# Exercise description
Reproduce every line of text in the data below word for word. Leave the pictures out of your answer.

━━━━━━━━━━━━━━━━

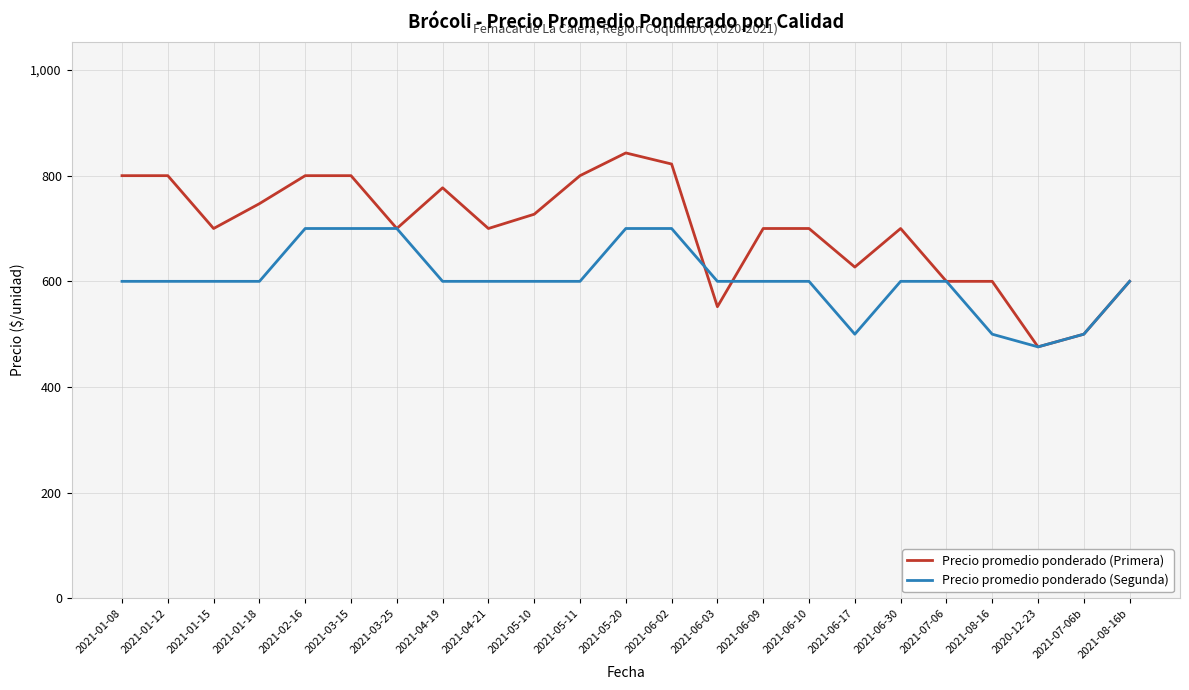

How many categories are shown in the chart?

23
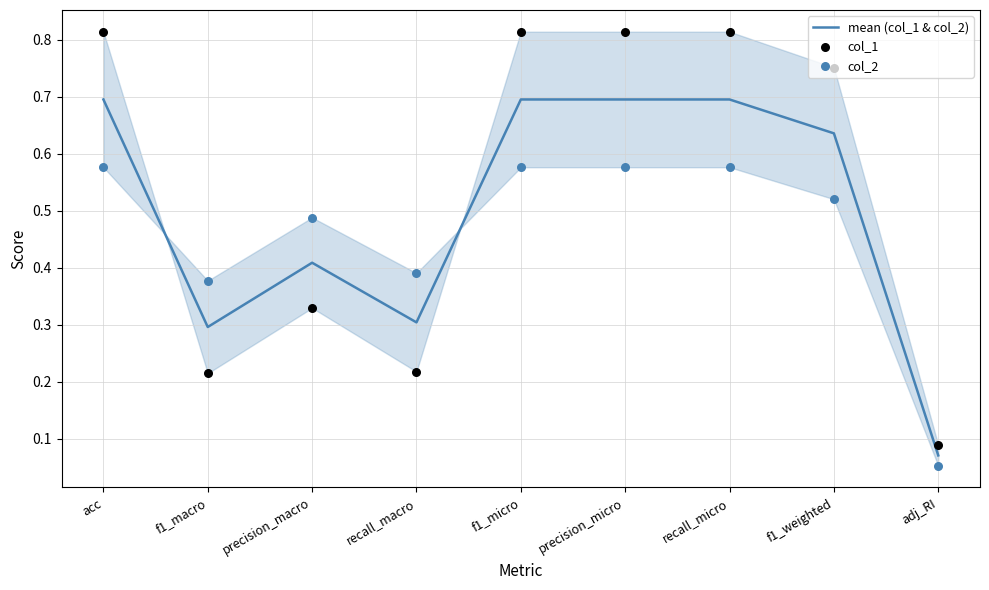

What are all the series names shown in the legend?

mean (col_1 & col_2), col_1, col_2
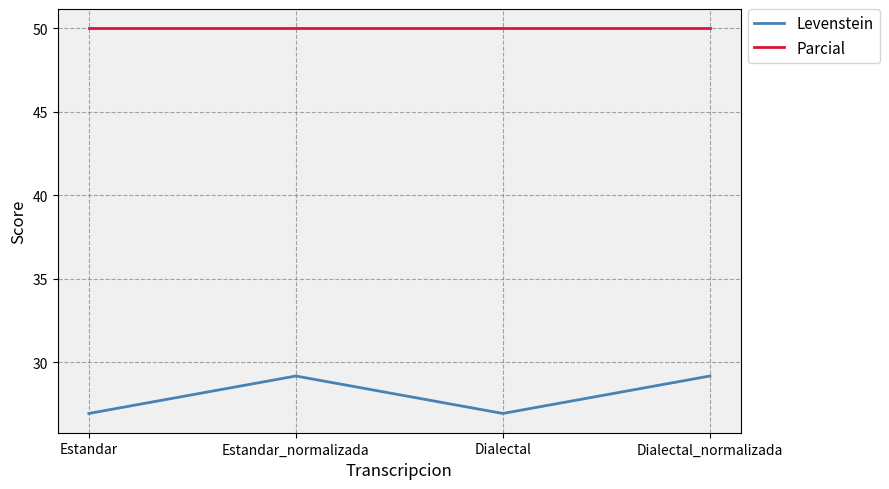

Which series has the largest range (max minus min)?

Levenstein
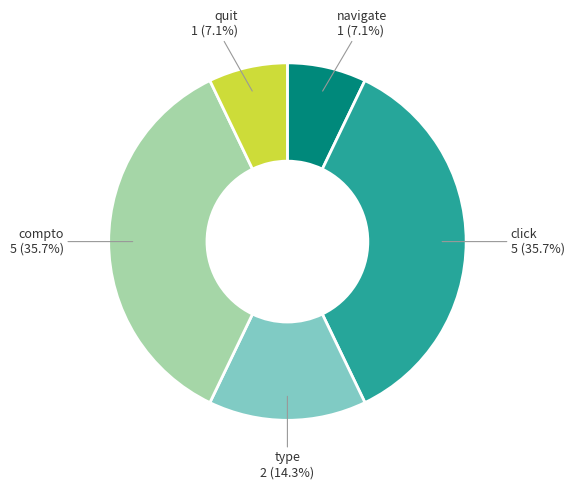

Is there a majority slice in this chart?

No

━━━━━━━━━━━━━━━━

# Answer
How many categories are shown in the chart?

23

What are all the series names shown in the legend?

mean (col_1 & col_2), col_1, col_2

Which series has the largest range (max minus min)?

Levenstein

Is there a majority slice in this chart?

No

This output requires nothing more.